• PROBLEM STATEMENT: Reproduce every line of text in the material below as a single numbered list. Omit blank lines and leave the pictures out.

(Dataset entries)

################

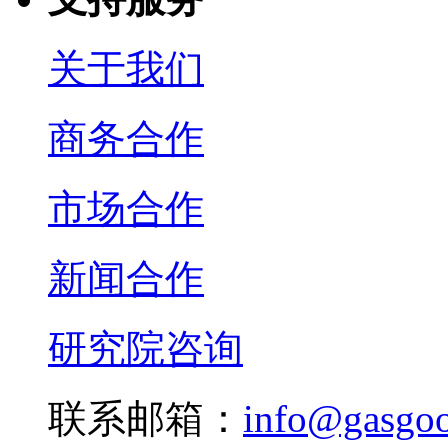
关于我们
商务合作
市场合作
新闻合作
研究院咨询
联系邮箱：
info@gasgo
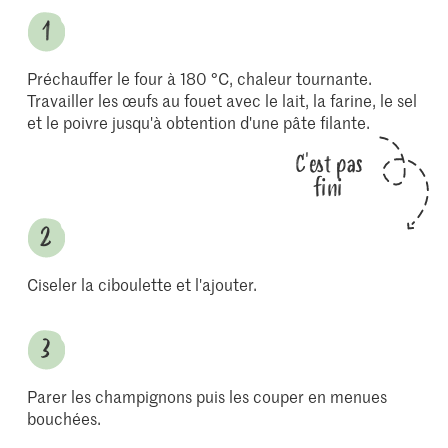
Préchauffer le four à 180 °C, chaleur tournante.
Travailler les œufs au fouet avec le lait, la farine, le sel
et le poivre jusqu'à obtention d'une pâte filante.
C'est pas
fini
Ciseler la ciboulette et l'ajouter.
Parer les champignons puis les couper en menues
bouchées.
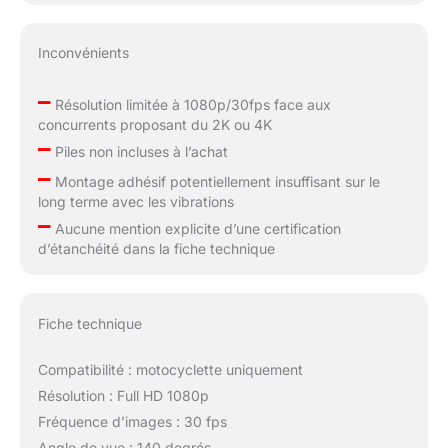
Inconvénients
–
Résolution limitée à 1080p/30fps face aux
concurrents proposant du 2K ou 4K
–
Piles non incluses à l’achat
–
Montage adhésif potentiellement insuffisant sur le
long terme avec les vibrations
–
Aucune mention explicite d’une certification
d’étanchéité dans la fiche technique
Fiche technique
Compatibilité : motocyclette uniquement
Résolution : Full HD 1080p
Fréquence d’images : 30 fps
Angle de vue : 140 degrés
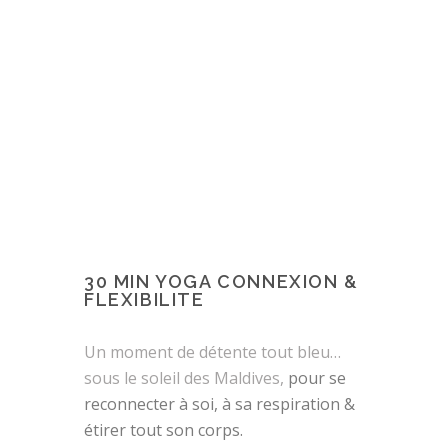
30 MIN YOGA CONNEXION &
FLEXIBILITE
Un moment de détente tout bleu…
sous le soleil des Maldives,
pour se
reconnecter à soi, à sa respiration &
étirer tout son corps.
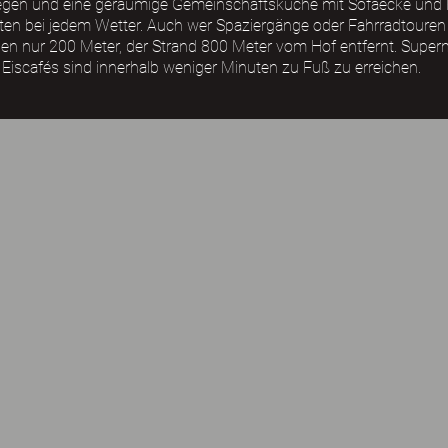
liegen und eine geräumige Gemeinschaftsküche mit Sofaecke und 
n bei jedem Wetter. Auch wer Spaziergänge oder Fahrradtouren lie
en nur 200 Meter, der Strand 800 Meter vom Hof entfernt. Super
Eiscafés sind innerhalb weniger Minuten zu Fuß zu erreichen.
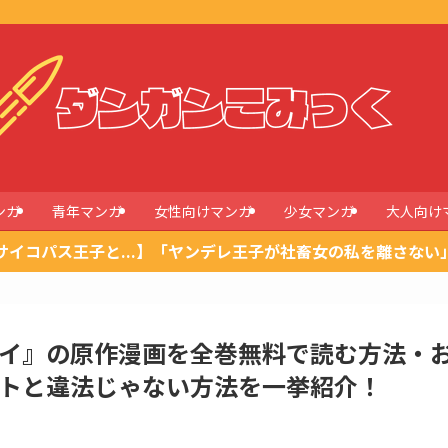
ンガ
青年マンガ
女性向けマンガ
少女マンガ
大人向け
サイコパス王子と...】「ヤンデレ王子が社畜女の私を離さない
イ』の原作漫画を全巻無料で読む方法・
トと違法じゃない方法を一挙紹介！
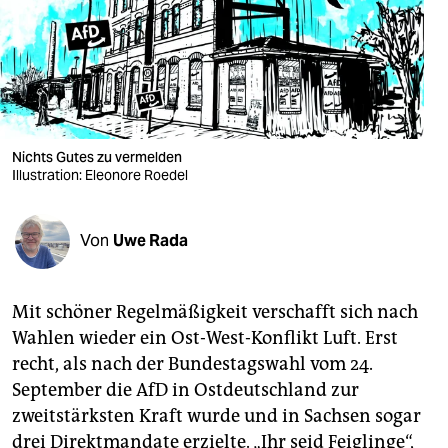
berlin
nord
wahrheit
verlag
Nichts Gutes zu vermelden
Illustration: Eleonore Roedel
verlag
veranstaltungen
Von
Uwe Rada
shop
fragen & hilfe
Mit schöner Regelmäßigkeit verschafft sich nach
unterstützen
Wahlen wieder ein Ost-West-Konflikt Luft. Erst
recht, als nach der Bundestagswahl vom 24.
abo
September die AfD in Ostdeutschland zur
genossenschaft
zweitstärksten Kraft wurde und in Sachsen sogar
drei Direktmandate erzielte. „Ihr seid Feiglinge“,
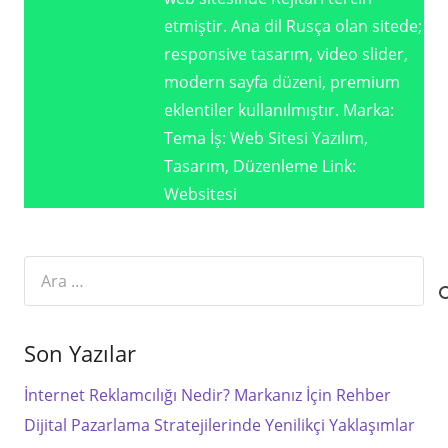
etmiştir. Ana dil Rusça olan sitede;
responsive tasarım, video slider,
modern sayfa düzeni, premium
eklentiler kullanılmıştır. Marka:
Tema İş: Web Sitesi Yazılım,
Tasarım, Düzenleme Link:
Websitesi
Arama:
Son Yazılar
İnternet Reklamcılığı Nedir? Markanız İçin Rehber
Dijital Pazarlama Stratejilerinde Yenilikçi Yaklaşımlar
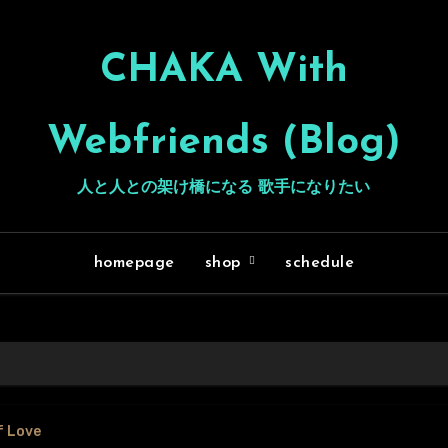
CHAKA With
Webfriends (Blog)
人と人との架け橋になる 歌手になりたい
homepage
shop
schedule
f Love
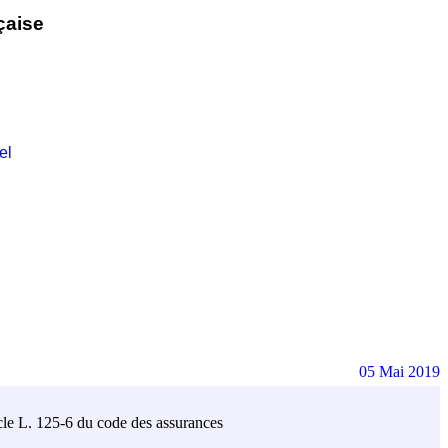
çaise
el
05 Mai 2019
ticle L. 125-6 du code des assurances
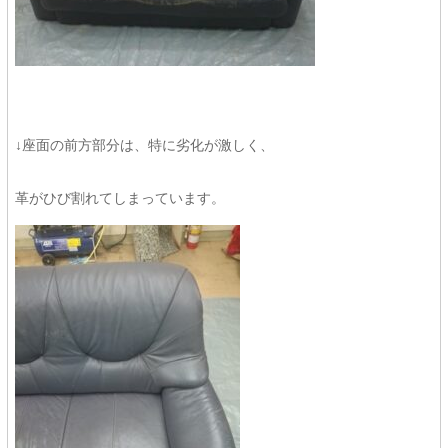
↓座面の前方部分は、特に劣化が激しく、
革がひび割れてしまっています。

################

• ANSWER BOX:
1. 关于我们
2. 商务合作
3. 市场合作
4. 新闻合作
5. 研究院咨询
6. 联系邮箱：
7. info@gasgo
8. Préchauffer le four à 180 °C, chaleur tournante.
9. Travailler les œufs au fouet avec le lait, la farine, le sel
10. et le poivre jusqu'à obtention d'une pâte filante.
11. C'est pas
12. fini
13. Ciseler la ciboulette et l'ajouter.
14. Parer les champignons puis les couper en menues
15. bouchées.
16. Inconvénients
17. –
18. Résolution limitée à 1080p/30fps face aux
19. concurrents proposant du 2K ou 4K
20. –
21. Piles non incluses à l’achat
22. –
23. Montage adhésif potentiellement insuffisant sur le
24. long terme avec les vibrations
25. –
26. Aucune mention explicite d’une certification
27. d’étanchéité dans la fiche technique
28. Fiche technique
29. Compatibilité : motocyclette uniquement
30. Résolution : Full HD 1080p
31. Fréquence d’images : 30 fps
32. Angle de vue : 140 degrés
33. 30 MIN YOGA CONNEXION &
34. FLEXIBILITE
35. Un moment de détente tout bleu…
36. sous le soleil des Maldives,
37. pour se
38. reconnecter à soi, à sa respiration &
39. étirer tout son corps.
40. liegen und eine geräumige Gemeinschaftsküche mit Sofaecke und 
41. n bei jedem Wetter. Auch wer Spaziergänge oder Fahrradtouren lie
42. en nur 200 Meter, der Strand 800 Meter vom Hof entfernt. Super
43. Eiscafés sind innerhalb weniger Minuten zu Fuß zu erreichen.
44. ンガ
45. 青年マンガ
46. 女性向けマンガ
47. 少女マンガ
48. 大人向け
49. サイコパス王子と...】「ヤンデレ王子が社畜女の私を離さない
50. イ』の原作漫画を全巻無料で読む方法・
51. トと違法じゃない方法を一挙紹介！
52. berlin
53. nord
54. wahrheit
55. verlag
56. Nichts Gutes zu vermelden
57. Illustration: Eleonore Roedel
58. verlag
59. veranstaltungen
60. Von
61. Uwe Rada
62. shop
63. fragen & hilfe
64. Mit schöner Regelmäßigkeit verschafft sich nach
65. unterstützen
66. Wahlen wieder ein Ost-West-Konflikt Luft. Erst
67. recht, als nach der Bundestagswahl vom 24.
68. abo
69. September die AfD in Ostdeutschland zur
70. genossenschaft
71. zweitstärksten Kraft wurde und in Sachsen sogar
72. drei Direktmandate erzielte. „Ihr seid Feiglinge“,
73. etmiştir. Ana dil Rusça olan sitede;
74. responsive tasarım, video slider,
75. modern sayfa düzeni, premium
76. eklentiler kullanılmıştır. Marka:
77. Tema İş: Web Sitesi Yazılım,
78. Tasarım, Düzenleme Link:
79. Websitesi
80. Arama:
81. Son Yazılar
82. İnternet Reklamcılığı Nedir? Markanız İçin Rehber
83. Dijital Pazarlama Stratejilerinde Yenilikçi Yaklaşımlar
84. CHAKA With
85. Webfriends (Blog)
86. 人と人との架け橋になる 歌手になりたい
87. homepage
88. shop
89. schedule
90. f Love
91. çaise
92. el
93. 05 Mai 2019
94. ticle L. 125-6 du code des assurances
95. ↓座面の前方部分は、特に劣化が激しく、
96. 革がひび割れてしまっています。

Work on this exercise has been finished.